## What to work on
Could you please reproduce every record below exactly, leaving out the pictures?

Electronics source listings:
************

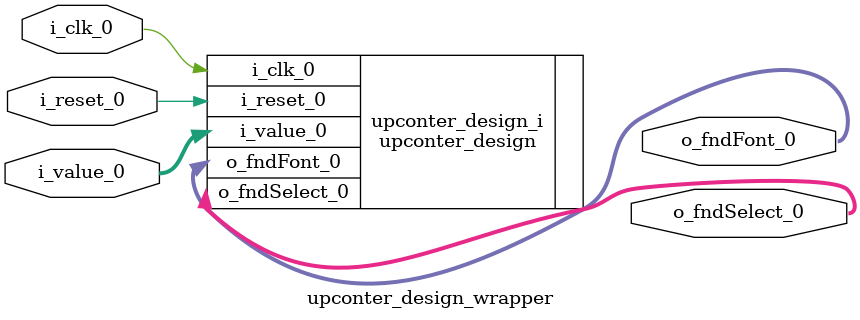
<source format=v>
`timescale 1 ps / 1 ps

module upconter_design_wrapper
   (i_clk_0,
    i_reset_0,
    i_value_0,
    o_fndFont_0,
    o_fndSelect_0);
  input i_clk_0;
  input i_reset_0;
  input [13:0]i_value_0;
  output [7:0]o_fndFont_0;
  output [3:0]o_fndSelect_0;

  wire i_clk_0;
  wire i_reset_0;
  wire [13:0]i_value_0;
  wire [7:0]o_fndFont_0;
  wire [3:0]o_fndSelect_0;

  upconter_design upconter_design_i
       (.i_clk_0(i_clk_0),
        .i_reset_0(i_reset_0),
        .i_value_0(i_value_0),
        .o_fndFont_0(o_fndFont_0),
        .o_fndSelect_0(o_fndSelect_0));
endmodule

</source>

************

## Answer to the exercise
<source format=v>
`timescale 1 ps / 1 ps

module upconter_design_wrapper
   (i_clk_0,
    i_reset_0,
    i_value_0,
    o_fndFont_0,
    o_fndSelect_0);
  input i_clk_0;
  input i_reset_0;
  input [13:0]i_value_0;
  output [7:0]o_fndFont_0;
  output [3:0]o_fndSelect_0;

  wire i_clk_0;
  wire i_reset_0;
  wire [13:0]i_value_0;
  wire [7:0]o_fndFont_0;
  wire [3:0]o_fndSelect_0;

  upconter_design upconter_design_i
       (.i_clk_0(i_clk_0),
        .i_reset_0(i_reset_0),
        .i_value_0(i_value_0),
        .o_fndFont_0(o_fndFont_0),
        .o_fndSelect_0(o_fndSelect_0));
endmodule

</source>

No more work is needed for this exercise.